At the center of that history was Huxley’s own peculiar approach to fiction, what George Catlin called “that strange mutt of literature,” the “novel of ideas.” The term provided at most a sketchy description of Huxley’s books, but his critics were at a loss to suggest anything better. His attitude toward fiction seemed to casual and iconoclastic. “There aren’t any divinely laid down canons of the novel,” he asserted. “All you need is to be interesting.” Huxley’s novels flaunted those conventions of logical realism followed faithfully by older writers, such as John Galsworthy and Arnold Bennett. Accordingly, his younger audience in the 1920s found him refreshing: “By comparison, most other contemporary writers seemed stuffy, unenlightened, old-fashioned.” But at the same time his writing appeared to defy the new authoritative view of fiction as an organic art form which had evolved through the influence of Flaubert and Henry James. Developing standards of criticism in the earlier twentieth century were deeply affected by Jamesian aesthetics, by Bloomsbury’s belief in the autonomy of art, and by a severely formalist approach to literature. Huxley’s practice of the novel ran counter to these trends: “From a Jamesian perspective that insisted on rigidly delimiting a fictional world through a filtering consciousness with which the reader was asked to identify but could never wholly rely on, Huxley the novelist was inevitably unsatisfactory” (Firchow). To many observers the failure of Huxley’s fiction either to adopt a traditional posture or to adhere to a formalist criterion meant that he was stuck in an untenable sort of writing which hovered indecisively between the novel and the essay.

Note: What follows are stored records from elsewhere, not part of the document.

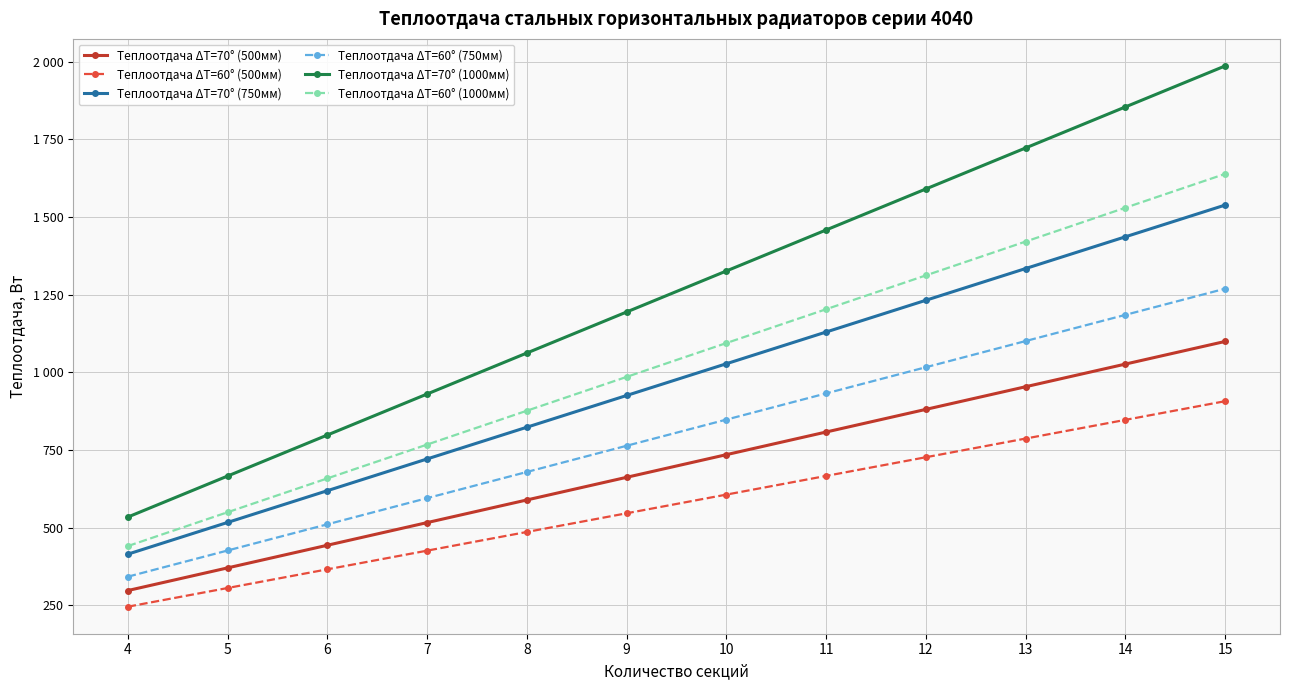

Reading right to left, transcribe all the data shown in this chart.

Теплоотдача ΔT=70° (500мм): 1098.9	1026.1	953.2	880.3	807.4	734.5	661.6	588.7	515.8	443.0	370.1	297.2
Теплоотдача ΔT=60° (500мм): 906.6	846.5	786.4	726.2	666.1	606.0	545.8	485.7	425.6	365.4	305.3	245.2
Теплоотдача ΔT=70° (750мм): 1537.9	1435.8	1333.6	1231.5	1129.3	1027.2	925.0	822.9	720.7	618.6	516.4	414.3
Теплоотдача ΔT=60° (750мм): 1268.8	1184.5	1100.2	1015.9	931.7	847.4	763.1	678.9	594.6	510.3	426.1	341.8
Теплоотдача ΔT=70° (1000мм): 1985.8	1853.8	1721.8	1589.8	1457.8	1325.8	1193.8	1061.8	929.8	797.8	665.8	533.8
Теплоотдача ΔT=60° (1000мм): 1638.2	1529.3	1420.4	1311.5	1202.6	1093.7	984.8	875.9	767.0	658.1	549.2	440.3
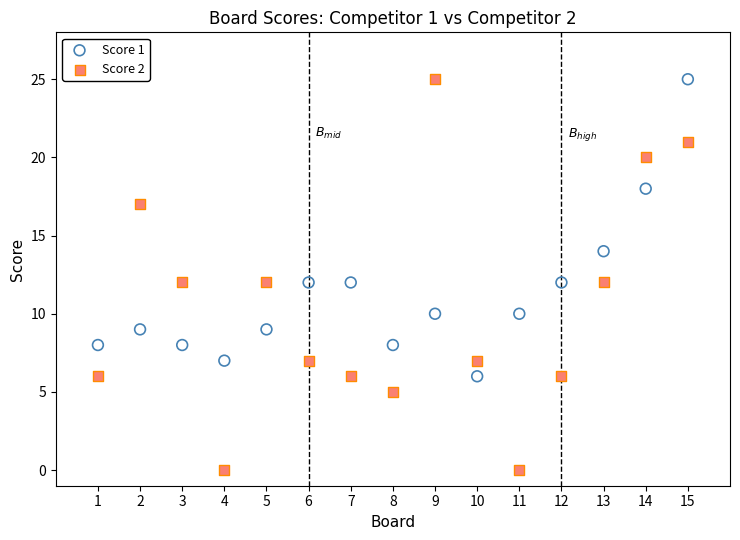

What is the X range (max minus min) for the scatter plot?

14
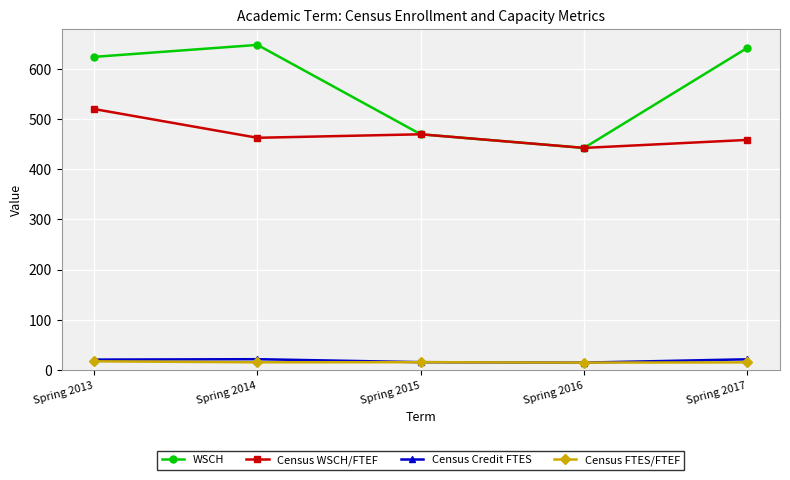

Where does the Census Credit FTES series first go above 20?

Spring 2013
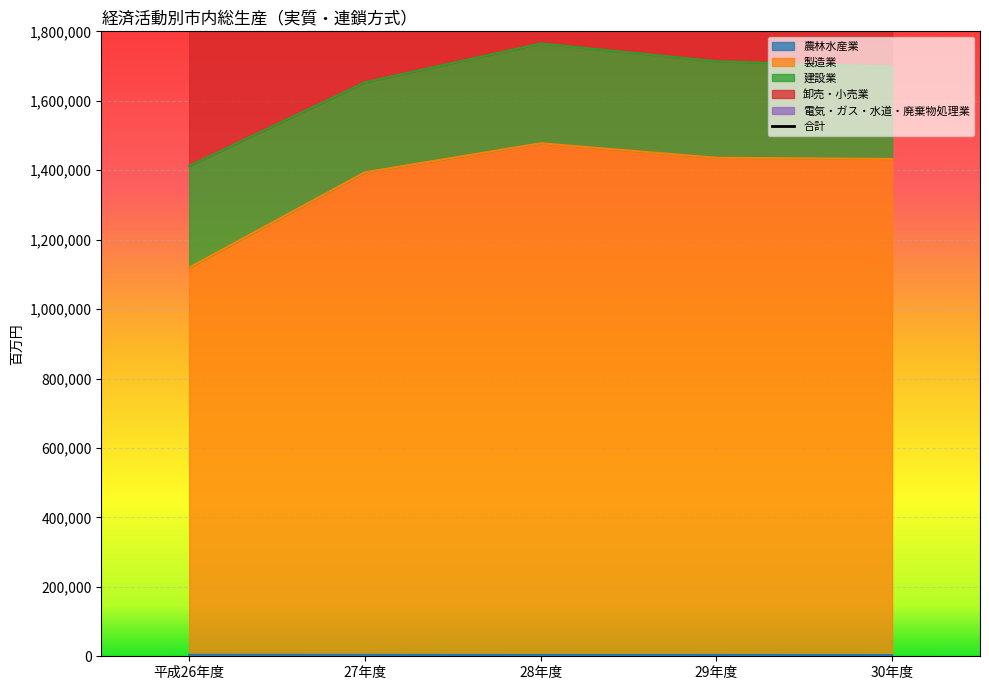

What is the smallest value displayed?

3407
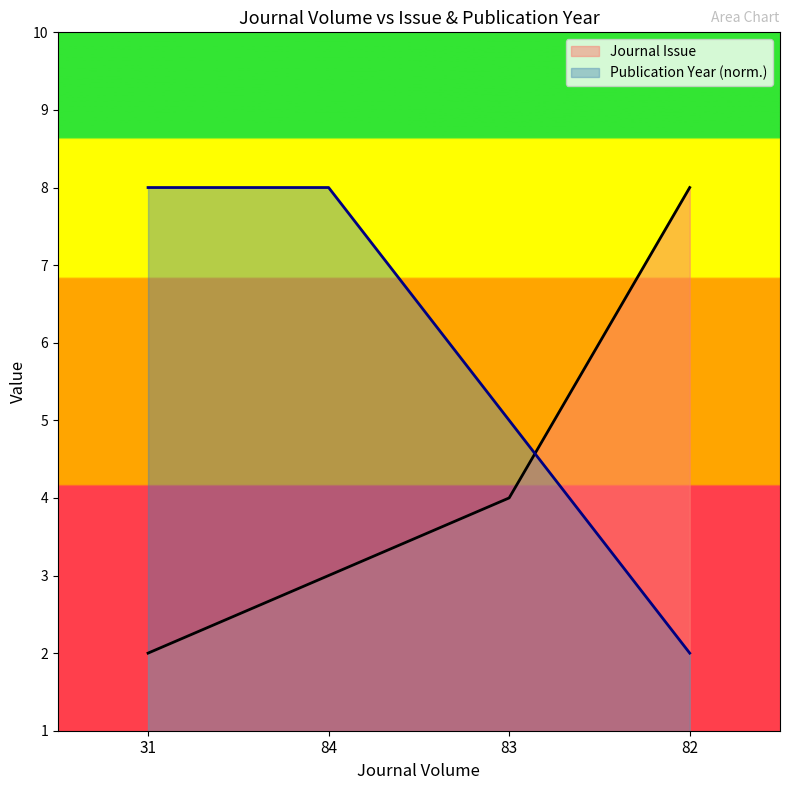

Reading right to left, what are all the values shown in this chart?

Journal Issue: 8	4	3	2
Publication Year: 2	5	8	8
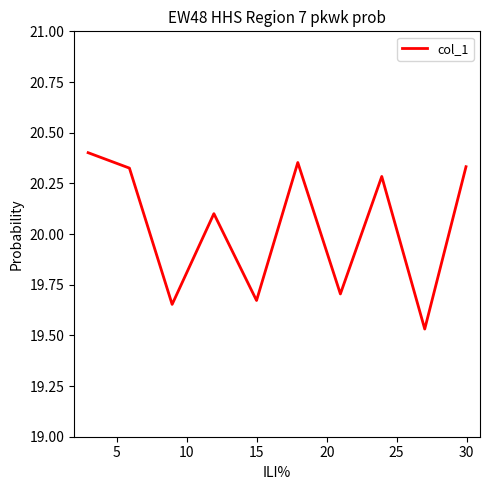

What is the difference between the maximum and minimum values?

0.9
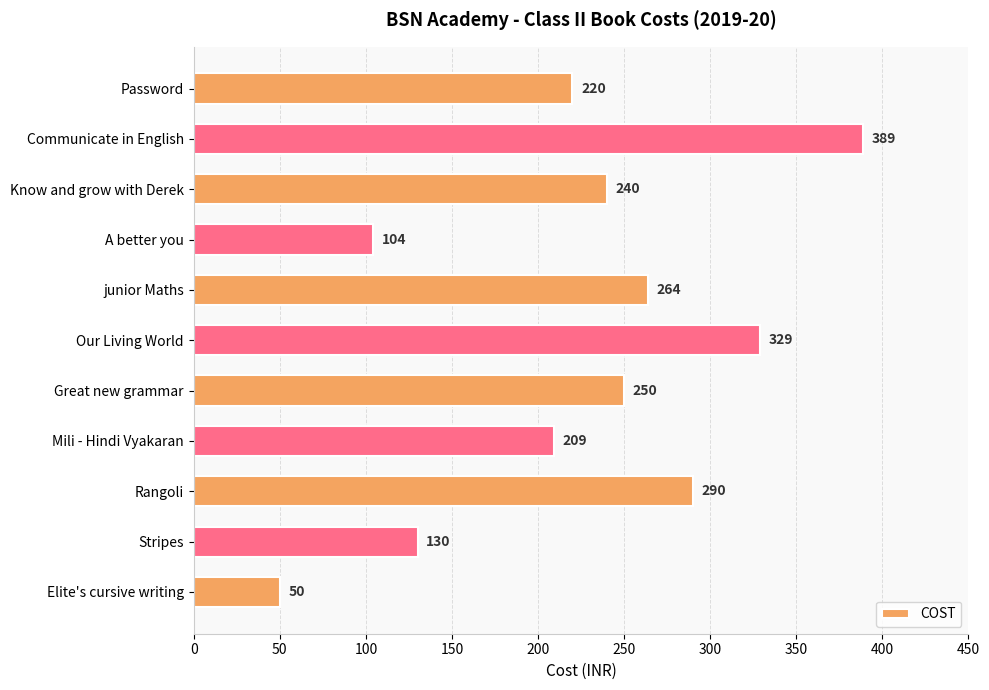

Reading top to bottom, transcribe all the data shown in this chart.

Password=220	Communicate in English=389	Know and grow with Derek=240	A better you=104	junior Maths=264	Our Living World=329	Great new grammar=250	Mili - Hindi Vyakaran=209	Rangoli=290	Stripes=130	Elite's cursive writing=50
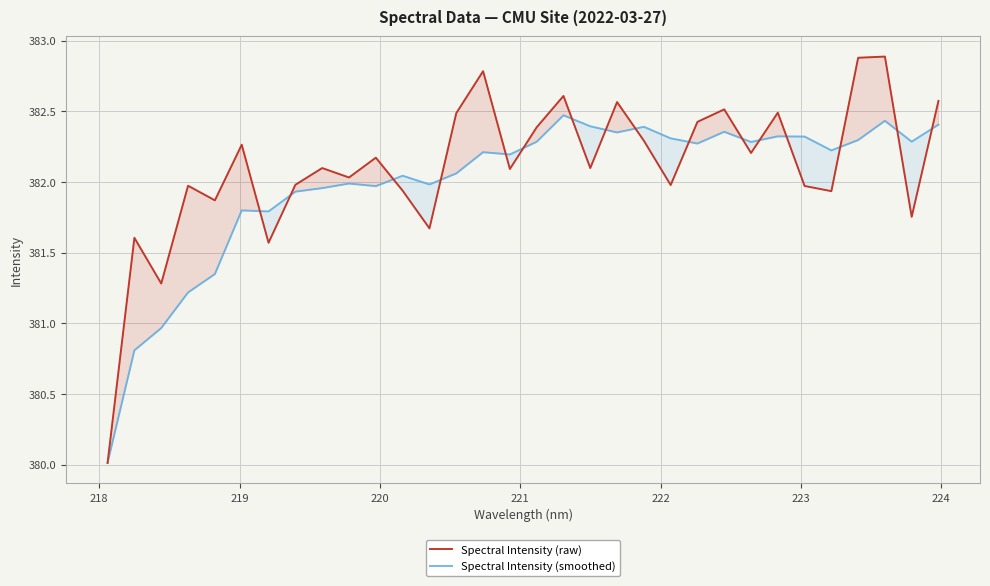

List the series in order of their peak value, lowest first.

Spectral Intensity (smoothed), Spectral Intensity (raw)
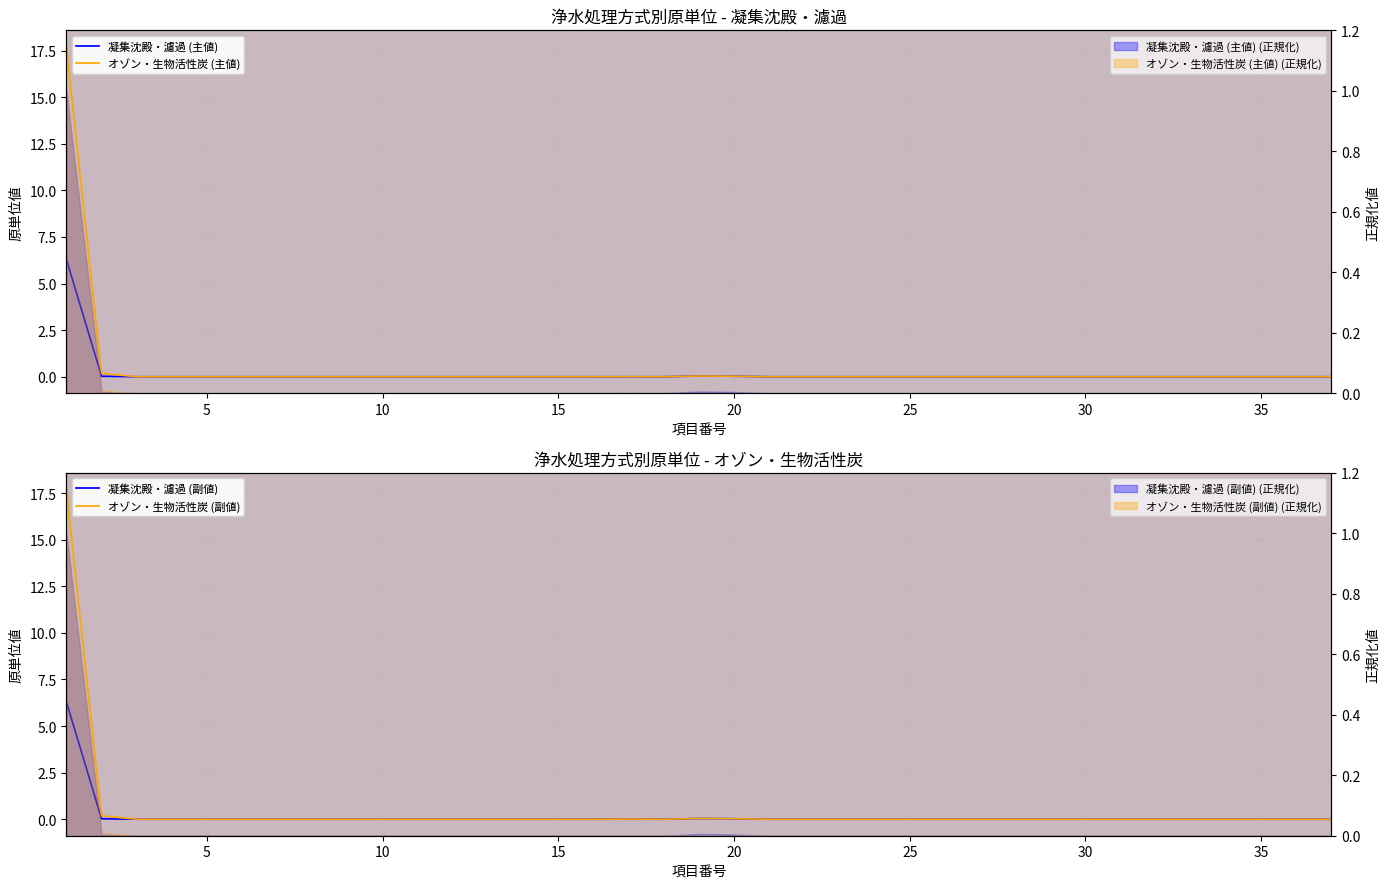

What is the difference between the second highest and second lowest values in the オゾン・生物活性炭 (主値) series?

0.2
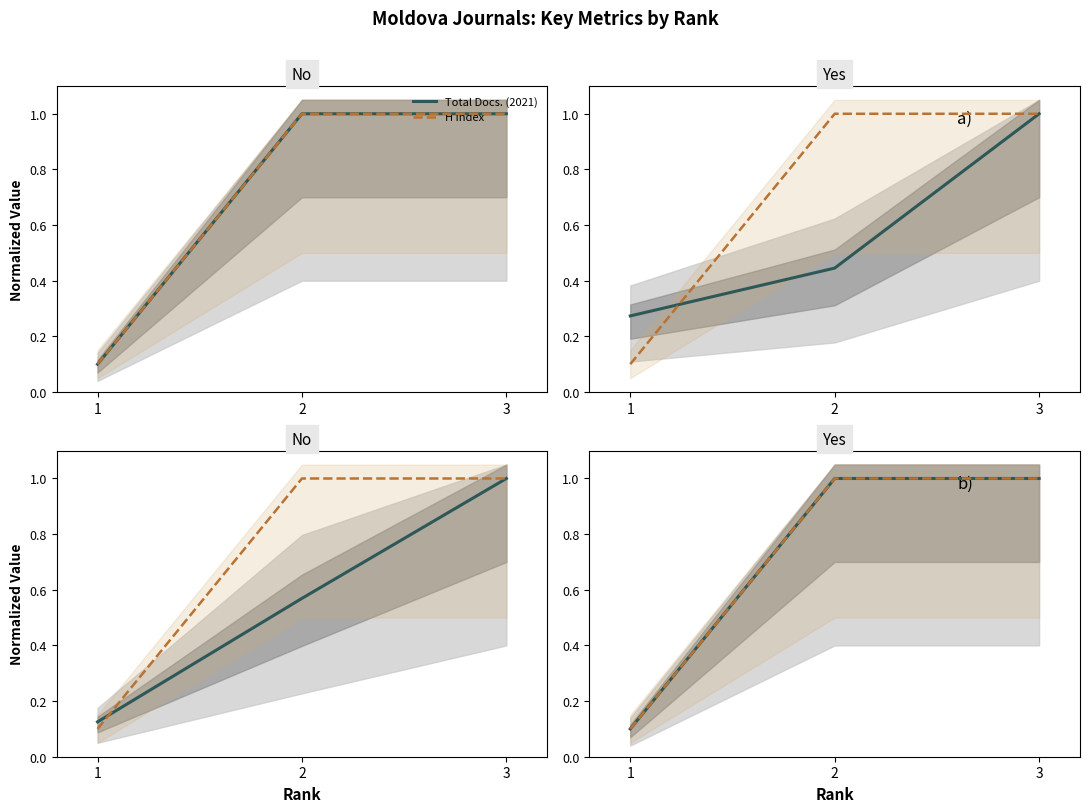

What is the approximate value of Total Refs. at 3?

1.0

Huxley’s critics were slow to realize that he held a different concept of fiction. Like Quarles in Point Counter Point, he readily admitted the problems he had in creating conventional plots: “I don’t think of myself as a congenital novelist—no. For example, I have great difficulty in inventing plots. Some people are born with an amazing gift for storytelling; it’s a gift which I’ve never had at all” (Paris Review interview). But the telling of stories, for Huxley, was only a small part of what fiction could accomplish. He wrote to Eugene Saxton on 24 May 1933: “I probably have an entirely erroneous view about fiction. For I feel about fiction as Nurse Cavell felt about patriotism: that it is not enough.” The popular style of fiction written by Dumas, Scott, or Stevenson could not satisfy Huxley. Also, as much as he appreciated Arnold Bennett’s friendship and advice, he recoiled from the elaborate realism of books like Riceyman Steps. Throughout his life Huxley sought to write another kind of fiction. “My own aim,” he told an early interviewer, “is to arrive, technically, at a perfect fusion of the novel and the essay, a novel in which one can put all one’s ideas, a novel like a hold-all” (Maraini). The drive to synthesize multifarious attitudes towards life moved Huxley to develop an integrative approach to fiction which in its breadth, he hoped, would transcend the limits of purist art. In this radically charged sense Huxley believed that fiction, along with biography and history, “are the forms”:
My goodness, Dostoevski is six times as profound as Kierkegaard, because he writes fiction. In Kierkegaard you have this Abstract Man going on and on—like Coleridge—why, it’s nothing compared with the really profound Fictional Man, who has always to keep these tremendous ideas alive in a concrete form. In fiction you have the reconciliation of the absolute and the relative, so to speak, the expression of the general in the particular. And this, it seems to me, is the exciting thing—both in life and in art.